## [TAREFAS DO EXERCÍCIO]
1. No texto sobre a escola e as urgências de pedopsiquiatria, em quanto está estimado o aumento dessas urgências no Reino Unido?
2. Prossiga o texto sobre a escola e as decisões dos delegados de saúde a partir da última frase apresentada.

## [TEXTO PARA ANÁLISE]
━━━━━━━━━━

A grande questão, sublinha ainda Henrique Lopes, é que a escola é hoje “a grande máquina da redução da vulnerabilidade social” e os seus efeitos conheceram ainda outra evolução dramática no último ano. Como quem diz, começam a ganhar relevância os números de crianças e jovens a chegar às urgências de pedopsiquiatria – tanto em Portugal, como já relataram vários médicos, dando conta de um aumento de 50 por cento de jovens com sintomas de ansiedade a serem vistos no Hospital D. Estefânia, em Lisboa, como em outros países. “No Reino Unido”, destaca, “esse aumento nas urgências de pedopsiquiatria está estimado nos 70 por cento”.
Cada caso é (mesmo) um caso
É por tudo isto que as decisões dos delegados de saúde acabam por diferir, mesmo que, à primeira vista, os casos pareçam ter mais semelhanças do que diferenças, já que, em linha de conta, pode ainda entrar o grau de risco na freguesia e no concelho e o número de alunos não podem mesmo deixar a escola (como é o caso dos filhos dos profissionais na linha da frente ou as crianças com necessidades educativas especiais).

━━━━━━━━━━

## [REGISTOS APRESENTADOS]
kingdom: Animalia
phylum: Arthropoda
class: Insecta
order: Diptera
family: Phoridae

━━━━━━━━━━

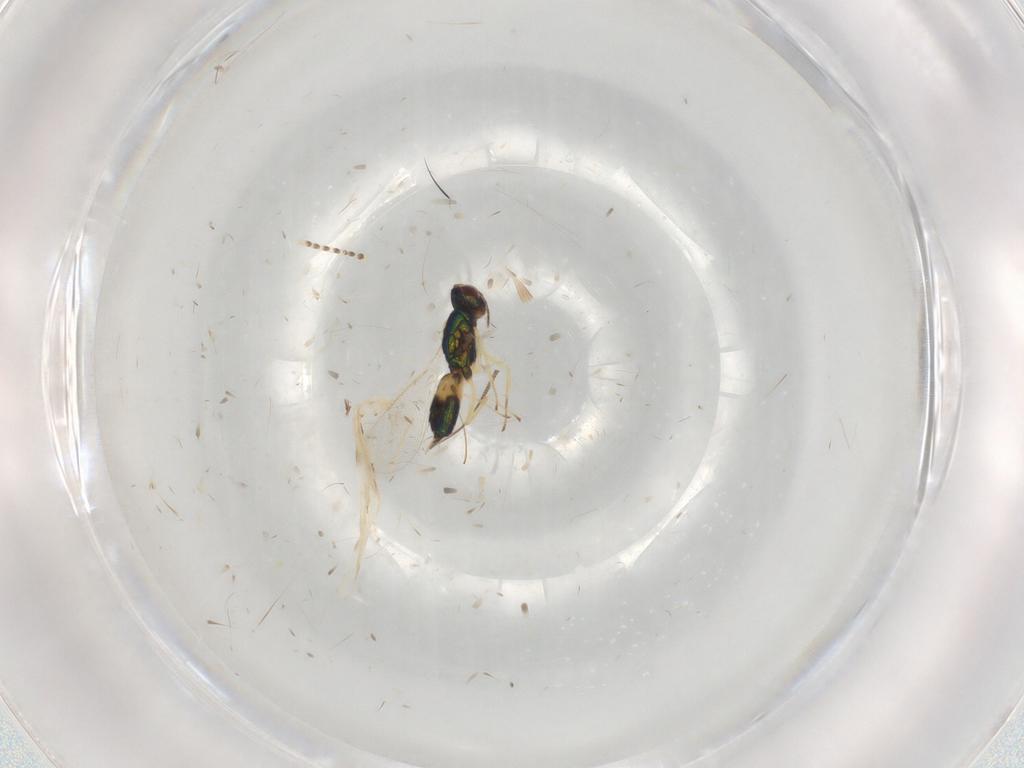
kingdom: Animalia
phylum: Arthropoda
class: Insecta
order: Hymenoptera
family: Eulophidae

━━━━━━━━━━

## [TAREFAS RESOLVIDAS]
1. Está estimado em 70 por cento.

2.
Mas não só, como acrescenta Gustavo Tato Borges, o vice-presidente da Associação Nacional dos Médicos de Saúde Pública. Por exemplo, no caso de uma turma do pré-escolar ou 1º ciclo, como são meninos muito pequenos e não usam máscara, um caso positivo implica sempre ir toda a turma para casa, além da auxiliar e educadora. “Se forem mais crescidos, já é diferente porque é preciso avaliar a disposição da turma em sala e as interações entre quem está contagiado e os colegas mais próximos”, recorda aquele responsável, lembrando que estas são igualmente indicações da Direção Geral da Saúde. “Por isso, é que também tem sido recomendado aos professores que a planta da turma seja o mais estável possível, de forma a poder identificar os casos de alto risco e a separá-los dos outros”.
Como quem diz, tanto pode ir para casa o aluno com teste positivo e os seus colegas mais próximos como a turma toda – no caso, suponhamos, de ter havido uma aula de educação física sem máscara que tenha implicado uma redução no distanciamento. Ou, segue ainda aquele médico, se as condições físicas da sala levantarem alguma preocupação: “se os alunos tiverem aulas numa sala pequena, sem o arejamento adequado, isso também pode ser um critério para colocar a turma toda em isolamento”.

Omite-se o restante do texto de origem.